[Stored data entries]
╔══

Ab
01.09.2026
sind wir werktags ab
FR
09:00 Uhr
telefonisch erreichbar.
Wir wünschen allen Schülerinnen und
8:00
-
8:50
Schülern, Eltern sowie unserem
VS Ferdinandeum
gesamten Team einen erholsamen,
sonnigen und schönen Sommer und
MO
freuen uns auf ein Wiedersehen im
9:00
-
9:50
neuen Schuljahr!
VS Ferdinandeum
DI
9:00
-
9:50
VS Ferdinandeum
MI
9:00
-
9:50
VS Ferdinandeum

╚══

▶ _About this exercise_
Would you mind giving all the records again exactly?

▶ _Solved problem_
Ab
01.09.2026
sind wir werktags ab
FR
09:00 Uhr
telefonisch erreichbar.
Wir wünschen allen Schülerinnen und
8:00
-
8:50
Schülern, Eltern sowie unserem
VS Ferdinandeum
gesamten Team einen erholsamen,
sonnigen und schönen Sommer und
MO
freuen uns auf ein Wiedersehen im
9:00
-
9:50
neuen Schuljahr!
VS Ferdinandeum
DI
9:00
-
9:50
VS Ferdinandeum
MI
9:00
-
9:50
VS Ferdinandeum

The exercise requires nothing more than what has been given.